─── Extrait ───
Cependant, en l’examinant de plus près, il s’aperçoit que le RGPD présente des lacunes de définitions, ce qui floute alors grandement son application. Ces lacunes pourraient également être interprétées comme étant davantage un enchevêtrement de termes voulus synonymes sans pour autant avoir été définis. Le souci réside, en tout cas, dans la nomenclature du règlement.
Une application mise à mal par une nomenclature incertaine
Il y a lieu de se pencher sur l’article 4, consacré aux définitions. Le RGPD s’appliquant aux traitements de données à caractère personnel (art. 2. 1.), il est naturel que ceux-ci soient définis. Le traitement est alors désigné comme toute opération ou tout ensemble d’opérations appliquées à des données ou ensembles de données à caractère personnel.
- Un traitement équivaut donc à une ou plusieurs opérations. Le terme d’“opération de traitement” se retrouve par exemple dans l’article 35.
En matière d’opérabilité, cette définition suffirait à préciser l’applicabilité matérielle du texte. Toutefois, d’autres termes proches du “traitement” apparaissent le long du texte.
- L’article 30 introduit les “activités de traitement”. S’agit-il d’un synonyme aux opérations de traitement ?
─── Liste fournie ───
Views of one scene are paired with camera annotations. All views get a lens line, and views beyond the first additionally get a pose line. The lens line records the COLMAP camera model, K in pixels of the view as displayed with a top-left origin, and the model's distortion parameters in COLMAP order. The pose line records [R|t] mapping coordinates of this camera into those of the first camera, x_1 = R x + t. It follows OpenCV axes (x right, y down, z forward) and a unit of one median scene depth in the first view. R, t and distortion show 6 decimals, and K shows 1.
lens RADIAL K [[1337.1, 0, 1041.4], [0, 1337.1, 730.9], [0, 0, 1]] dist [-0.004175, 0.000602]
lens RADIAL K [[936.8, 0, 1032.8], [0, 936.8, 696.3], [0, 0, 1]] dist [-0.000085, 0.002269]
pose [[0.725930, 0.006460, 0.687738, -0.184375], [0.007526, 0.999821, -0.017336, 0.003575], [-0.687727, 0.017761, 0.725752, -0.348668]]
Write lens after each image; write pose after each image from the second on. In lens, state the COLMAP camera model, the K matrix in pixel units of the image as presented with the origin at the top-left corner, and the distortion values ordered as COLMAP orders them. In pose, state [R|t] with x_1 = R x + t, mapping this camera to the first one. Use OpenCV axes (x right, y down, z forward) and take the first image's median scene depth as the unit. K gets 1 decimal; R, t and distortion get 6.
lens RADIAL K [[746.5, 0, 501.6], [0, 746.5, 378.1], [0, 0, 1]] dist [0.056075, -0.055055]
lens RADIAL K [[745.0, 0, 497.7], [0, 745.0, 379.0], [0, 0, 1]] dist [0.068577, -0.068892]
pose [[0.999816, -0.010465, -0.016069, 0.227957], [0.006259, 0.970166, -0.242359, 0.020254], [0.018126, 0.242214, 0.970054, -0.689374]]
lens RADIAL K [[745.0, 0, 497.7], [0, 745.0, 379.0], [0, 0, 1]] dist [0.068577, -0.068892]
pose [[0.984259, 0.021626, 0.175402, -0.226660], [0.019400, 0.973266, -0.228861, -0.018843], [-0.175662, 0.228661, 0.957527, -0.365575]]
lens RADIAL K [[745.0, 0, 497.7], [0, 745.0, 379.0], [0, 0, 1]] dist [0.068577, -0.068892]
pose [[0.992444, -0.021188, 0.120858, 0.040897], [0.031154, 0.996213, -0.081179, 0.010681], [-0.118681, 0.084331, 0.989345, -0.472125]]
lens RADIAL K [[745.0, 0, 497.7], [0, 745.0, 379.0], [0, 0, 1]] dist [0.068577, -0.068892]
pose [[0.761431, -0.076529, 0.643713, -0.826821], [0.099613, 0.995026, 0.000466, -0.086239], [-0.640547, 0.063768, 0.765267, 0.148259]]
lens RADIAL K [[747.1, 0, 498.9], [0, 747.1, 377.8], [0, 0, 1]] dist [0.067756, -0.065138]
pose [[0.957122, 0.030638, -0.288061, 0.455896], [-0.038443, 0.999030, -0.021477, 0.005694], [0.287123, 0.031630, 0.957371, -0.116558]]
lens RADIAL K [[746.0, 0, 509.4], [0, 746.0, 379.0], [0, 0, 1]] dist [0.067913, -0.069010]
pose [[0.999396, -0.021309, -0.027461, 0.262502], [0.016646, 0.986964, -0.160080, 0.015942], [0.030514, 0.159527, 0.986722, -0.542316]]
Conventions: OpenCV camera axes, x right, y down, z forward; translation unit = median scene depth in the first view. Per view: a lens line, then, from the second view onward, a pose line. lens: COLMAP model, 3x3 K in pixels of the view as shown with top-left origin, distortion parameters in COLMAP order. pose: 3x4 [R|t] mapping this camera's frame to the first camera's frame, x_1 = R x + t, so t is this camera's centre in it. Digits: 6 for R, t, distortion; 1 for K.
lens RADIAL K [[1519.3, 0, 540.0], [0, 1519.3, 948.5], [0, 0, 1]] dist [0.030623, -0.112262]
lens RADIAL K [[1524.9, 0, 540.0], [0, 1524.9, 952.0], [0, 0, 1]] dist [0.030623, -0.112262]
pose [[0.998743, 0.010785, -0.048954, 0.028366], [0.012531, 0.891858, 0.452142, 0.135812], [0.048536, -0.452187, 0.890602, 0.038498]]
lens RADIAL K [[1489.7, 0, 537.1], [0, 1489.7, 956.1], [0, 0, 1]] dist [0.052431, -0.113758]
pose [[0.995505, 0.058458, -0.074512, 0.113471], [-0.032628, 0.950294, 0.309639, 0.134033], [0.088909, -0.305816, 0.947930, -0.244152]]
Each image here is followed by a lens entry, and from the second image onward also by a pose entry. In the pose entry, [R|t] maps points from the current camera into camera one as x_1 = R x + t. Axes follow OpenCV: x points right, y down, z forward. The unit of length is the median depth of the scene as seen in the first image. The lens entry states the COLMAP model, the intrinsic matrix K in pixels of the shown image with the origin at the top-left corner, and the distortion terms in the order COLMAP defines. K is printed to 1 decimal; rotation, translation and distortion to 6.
───
Recopiez l'extrait sur le RGPD en entier, sans y changer un seul mot. Vous n'aurez pas besoin de la liste.

**Réponse attendue**
Cependant, en l’examinant de plus près, il s’aperçoit que le RGPD présente des lacunes de définitions, ce qui floute alors grandement son application. Ces lacunes pourraient également être interprétées comme étant davantage un enchevêtrement de termes voulus synonymes sans pour autant avoir été définis. Le souci réside, en tout cas, dans la nomenclature du règlement.
Une application mise à mal par une nomenclature incertaine
Il y a lieu de se pencher sur l’article 4, consacré aux définitions. Le RGPD s’appliquant aux traitements de données à caractère personnel (art. 2. 1.), il est naturel que ceux-ci soient définis. Le traitement est alors désigné comme toute opération ou tout ensemble d’opérations appliquées à des données ou ensembles de données à caractère personnel.
- Un traitement équivaut donc à une ou plusieurs opérations. Le terme d’“opération de traitement” se retrouve par exemple dans l’article 35.
En matière d’opérabilité, cette définition suffirait à préciser l’applicabilité matérielle du texte. Toutefois, d’autres termes proches du “traitement” apparaissent le long du texte.
- L’article 30 introduit les “activités de traitement”. S’agit-il d’un synonyme aux opérations de traitement ?